#### WORK ORDER:
Would you copy out, word for word and line by line, everything from the start of the records through the line that contains "https://doi.org/10.1002/cbdv.201500377", including that line?

Dataset entries

************

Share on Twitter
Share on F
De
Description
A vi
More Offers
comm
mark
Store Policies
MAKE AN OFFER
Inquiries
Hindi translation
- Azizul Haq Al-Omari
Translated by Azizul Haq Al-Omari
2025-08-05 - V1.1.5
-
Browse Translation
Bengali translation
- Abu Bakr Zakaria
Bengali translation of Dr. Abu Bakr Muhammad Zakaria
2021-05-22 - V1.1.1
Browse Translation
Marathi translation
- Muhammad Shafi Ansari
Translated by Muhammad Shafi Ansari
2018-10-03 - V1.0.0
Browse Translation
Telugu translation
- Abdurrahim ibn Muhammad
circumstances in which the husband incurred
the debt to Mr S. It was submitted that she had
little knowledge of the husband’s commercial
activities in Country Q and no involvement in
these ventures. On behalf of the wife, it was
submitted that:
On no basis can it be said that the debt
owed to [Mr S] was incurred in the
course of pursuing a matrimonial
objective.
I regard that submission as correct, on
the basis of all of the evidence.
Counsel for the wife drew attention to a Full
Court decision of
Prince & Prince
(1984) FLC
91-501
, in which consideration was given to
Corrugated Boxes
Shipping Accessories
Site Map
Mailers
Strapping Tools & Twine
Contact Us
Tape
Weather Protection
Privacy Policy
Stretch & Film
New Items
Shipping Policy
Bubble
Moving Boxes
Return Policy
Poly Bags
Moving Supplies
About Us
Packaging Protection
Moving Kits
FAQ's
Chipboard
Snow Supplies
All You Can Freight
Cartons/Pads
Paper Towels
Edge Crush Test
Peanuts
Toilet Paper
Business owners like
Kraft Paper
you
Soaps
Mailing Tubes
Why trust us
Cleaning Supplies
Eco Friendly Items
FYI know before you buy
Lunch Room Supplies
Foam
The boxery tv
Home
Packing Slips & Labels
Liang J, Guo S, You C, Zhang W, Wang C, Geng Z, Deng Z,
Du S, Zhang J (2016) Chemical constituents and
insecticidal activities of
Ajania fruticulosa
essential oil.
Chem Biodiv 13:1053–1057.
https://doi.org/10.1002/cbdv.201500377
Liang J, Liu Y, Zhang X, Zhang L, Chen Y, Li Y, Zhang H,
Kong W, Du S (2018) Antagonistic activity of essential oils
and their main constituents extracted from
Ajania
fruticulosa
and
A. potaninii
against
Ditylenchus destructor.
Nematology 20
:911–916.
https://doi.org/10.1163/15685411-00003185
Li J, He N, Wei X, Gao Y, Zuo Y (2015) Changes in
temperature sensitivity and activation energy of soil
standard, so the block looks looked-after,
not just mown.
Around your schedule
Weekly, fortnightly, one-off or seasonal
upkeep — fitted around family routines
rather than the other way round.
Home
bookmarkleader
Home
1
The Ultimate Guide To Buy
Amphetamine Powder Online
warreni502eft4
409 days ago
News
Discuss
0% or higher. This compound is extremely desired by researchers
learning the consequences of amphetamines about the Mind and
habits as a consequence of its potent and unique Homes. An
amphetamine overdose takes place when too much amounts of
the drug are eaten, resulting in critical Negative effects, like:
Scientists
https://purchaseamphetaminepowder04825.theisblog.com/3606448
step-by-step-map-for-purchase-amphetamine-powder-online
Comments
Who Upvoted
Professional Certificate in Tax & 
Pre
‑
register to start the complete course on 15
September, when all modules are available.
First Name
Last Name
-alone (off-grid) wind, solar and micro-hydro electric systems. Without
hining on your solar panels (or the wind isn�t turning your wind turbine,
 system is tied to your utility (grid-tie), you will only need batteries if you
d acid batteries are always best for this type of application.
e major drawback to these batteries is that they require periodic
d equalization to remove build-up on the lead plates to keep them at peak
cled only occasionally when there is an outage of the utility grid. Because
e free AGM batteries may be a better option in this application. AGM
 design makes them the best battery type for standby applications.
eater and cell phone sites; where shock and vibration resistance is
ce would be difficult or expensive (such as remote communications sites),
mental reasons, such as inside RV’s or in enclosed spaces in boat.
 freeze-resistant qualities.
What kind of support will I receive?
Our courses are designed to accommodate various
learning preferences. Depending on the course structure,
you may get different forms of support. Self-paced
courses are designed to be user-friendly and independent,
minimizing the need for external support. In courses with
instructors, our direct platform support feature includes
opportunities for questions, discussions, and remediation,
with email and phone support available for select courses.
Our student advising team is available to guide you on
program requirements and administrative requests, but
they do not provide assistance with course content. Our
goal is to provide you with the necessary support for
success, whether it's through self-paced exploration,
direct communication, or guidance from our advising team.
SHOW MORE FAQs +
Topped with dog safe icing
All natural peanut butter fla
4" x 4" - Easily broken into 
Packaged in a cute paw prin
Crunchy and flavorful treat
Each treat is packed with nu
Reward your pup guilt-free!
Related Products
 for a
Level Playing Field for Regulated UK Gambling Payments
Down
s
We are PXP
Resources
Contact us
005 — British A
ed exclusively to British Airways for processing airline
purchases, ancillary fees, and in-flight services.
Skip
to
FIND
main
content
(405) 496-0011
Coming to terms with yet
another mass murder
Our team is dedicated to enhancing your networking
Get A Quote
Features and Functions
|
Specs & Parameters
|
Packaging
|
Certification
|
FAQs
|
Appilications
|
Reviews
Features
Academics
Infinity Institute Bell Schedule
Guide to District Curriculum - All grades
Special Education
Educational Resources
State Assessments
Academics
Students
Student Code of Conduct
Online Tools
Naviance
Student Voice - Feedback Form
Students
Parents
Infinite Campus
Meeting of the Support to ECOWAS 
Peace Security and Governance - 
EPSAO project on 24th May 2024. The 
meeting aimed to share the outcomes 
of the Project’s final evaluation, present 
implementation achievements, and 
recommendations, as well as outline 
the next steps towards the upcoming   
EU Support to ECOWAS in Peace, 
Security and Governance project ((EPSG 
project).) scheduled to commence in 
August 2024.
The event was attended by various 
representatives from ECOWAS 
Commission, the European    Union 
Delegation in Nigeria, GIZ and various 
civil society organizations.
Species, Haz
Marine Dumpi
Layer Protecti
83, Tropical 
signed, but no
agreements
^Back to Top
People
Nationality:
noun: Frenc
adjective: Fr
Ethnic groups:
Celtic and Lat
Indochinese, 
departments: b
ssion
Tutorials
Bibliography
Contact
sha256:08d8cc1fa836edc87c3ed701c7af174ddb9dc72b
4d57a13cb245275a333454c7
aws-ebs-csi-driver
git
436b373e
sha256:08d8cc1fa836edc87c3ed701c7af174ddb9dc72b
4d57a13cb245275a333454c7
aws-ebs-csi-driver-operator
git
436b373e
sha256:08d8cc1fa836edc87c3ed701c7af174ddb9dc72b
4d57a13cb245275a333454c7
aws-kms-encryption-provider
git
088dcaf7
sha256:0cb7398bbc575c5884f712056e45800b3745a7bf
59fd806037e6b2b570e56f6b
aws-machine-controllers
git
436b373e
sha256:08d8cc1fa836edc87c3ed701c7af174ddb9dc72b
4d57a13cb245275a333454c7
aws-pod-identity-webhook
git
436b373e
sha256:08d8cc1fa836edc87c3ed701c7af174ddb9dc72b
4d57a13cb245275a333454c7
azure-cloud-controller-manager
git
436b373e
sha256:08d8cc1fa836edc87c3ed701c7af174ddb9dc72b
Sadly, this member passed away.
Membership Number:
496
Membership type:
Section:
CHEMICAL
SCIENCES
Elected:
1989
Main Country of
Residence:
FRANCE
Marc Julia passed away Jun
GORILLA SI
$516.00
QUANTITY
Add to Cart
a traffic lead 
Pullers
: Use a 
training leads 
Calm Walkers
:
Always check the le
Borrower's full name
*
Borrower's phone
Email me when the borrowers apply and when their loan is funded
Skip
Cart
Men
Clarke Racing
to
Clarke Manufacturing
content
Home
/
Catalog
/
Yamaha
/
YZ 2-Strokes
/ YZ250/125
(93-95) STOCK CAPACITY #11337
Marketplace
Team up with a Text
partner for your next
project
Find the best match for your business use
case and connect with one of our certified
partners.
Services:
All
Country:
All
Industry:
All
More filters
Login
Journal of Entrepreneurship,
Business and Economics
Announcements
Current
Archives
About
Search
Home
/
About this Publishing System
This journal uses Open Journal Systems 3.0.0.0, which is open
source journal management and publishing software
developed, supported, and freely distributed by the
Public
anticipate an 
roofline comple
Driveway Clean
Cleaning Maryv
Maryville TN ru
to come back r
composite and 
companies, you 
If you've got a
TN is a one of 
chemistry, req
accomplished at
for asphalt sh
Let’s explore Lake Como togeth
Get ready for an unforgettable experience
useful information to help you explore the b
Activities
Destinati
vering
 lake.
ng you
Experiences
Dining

************

#### ANSWER BELOW:
Share on Twitter
Share on F
De
Description
A vi
More Offers
comm
mark
Store Policies
MAKE AN OFFER
Inquiries
Hindi translation
- Azizul Haq Al-Omari
Translated by Azizul Haq Al-Omari
2025-08-05 - V1.1.5
-
Browse Translation
Bengali translation
- Abu Bakr Zakaria
Bengali translation of Dr. Abu Bakr Muhammad Zakaria
2021-05-22 - V1.1.1
Browse Translation
Marathi translation
- Muhammad Shafi Ansari
Translated by Muhammad Shafi Ansari
2018-10-03 - V1.0.0
Browse Translation
Telugu translation
- Abdurrahim ibn Muhammad
circumstances in which the husband incurred
the debt to Mr S. It was submitted that she had
little knowledge of the husband’s commercial
activities in Country Q and no involvement in
these ventures. On behalf of the wife, it was
submitted that:
On no basis can it be said that the debt
owed to [Mr S] was incurred in the
course of pursuing a matrimonial
objective.
I regard that submission as correct, on
the basis of all of the evidence.
Counsel for the wife drew attention to a Full
Court decision of
Prince & Prince
(1984) FLC
91-501
, in which consideration was given to
Corrugated Boxes
Shipping Accessories
Site Map
Mailers
Strapping Tools & Twine
Contact Us
Tape
Weather Protection
Privacy Policy
Stretch & Film
New Items
Shipping Policy
Bubble
Moving Boxes
Return Policy
Poly Bags
Moving Supplies
About Us
Packaging Protection
Moving Kits
FAQ's
Chipboard
Snow Supplies
All You Can Freight
Cartons/Pads
Paper Towels
Edge Crush Test
Peanuts
Toilet Paper
Business owners like
Kraft Paper
you
Soaps
Mailing Tubes
Why trust us
Cleaning Supplies
Eco Friendly Items
FYI know before you buy
Lunch Room Supplies
Foam
The boxery tv
Home
Packing Slips & Labels
Liang J, Guo S, You C, Zhang W, Wang C, Geng Z, Deng Z,
Du S, Zhang J (2016) Chemical constituents and
insecticidal activities of
Ajania fruticulosa
essential oil.
Chem Biodiv 13:1053–1057.
https://doi.org/10.1002/cbdv.201500377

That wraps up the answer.